In the University of Michigan undergraduate admissions case, six of the nine justices struck down an aspect of the admissions process. What they didn’t like was the fact that in order to be consistent across numerous admissions officers and tens of thousands of applications, the school awarded twenty points to all under-represented minority applicants, increasing the likelihood of their receiving the number of points needed to be admitted. That process, the majority concluded, did not look at applicants sufficiently as individuals, and therefore was unconstitutional. In the Michigan Law School case, however, five of nine justices concluded that its less mechanical policy was constitutional because it included “a meaningful individualized review of applicants.”

Unlike twenty-five years ago in Regents of the University of California v. Bakke, these cases had a clear majority of the Court who explicitly affirmed that consideration of race in admissions was constitutional. It explicitly endorsed the notion that the university has a compelling interest in creating a diverse student body in order to gain the “substantial,” “important and laudable” benefits afforded all students from studying as part of a diverse student body.

Twenty-five years after Bakke, the Court has finally had the opportunity to provide guidance on how schools may constitutionally consider race in the admissions process. Schools now know what admissions procedures will pass constitutional muster and which won’t.
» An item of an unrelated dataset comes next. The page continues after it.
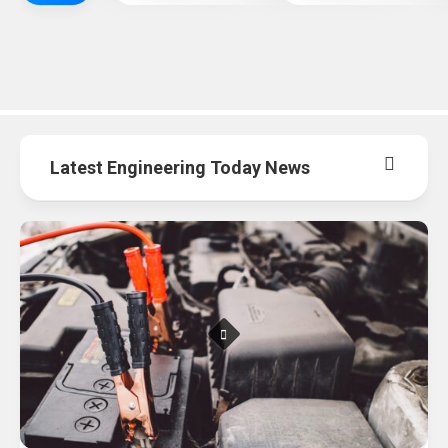
Latest Engineering Today News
In these two cases we see the Court dealing with a difficult constitutional and social problem: how to remain true to the American notion that our laws deal with individuals, not groups, and yet acknowledge that, unfortunately, race still matters in this country. In these two cases, the Court found something of a middle ground. It has reaffirmed the fundamental constitutional notion that laws that make distinctions on the basis of race are unconstitutional – unless such distinctions can be justified because of a compelling interest in the state, and unless the exception is as narrow as possible. Nobody said that the on-going American experiment was going to be easy.

This is Peter Gilbert in Montpelier.

Peter Gilbert is Executive Director of the Vermont Humanities Council. He spoke from our studio in Montpelier.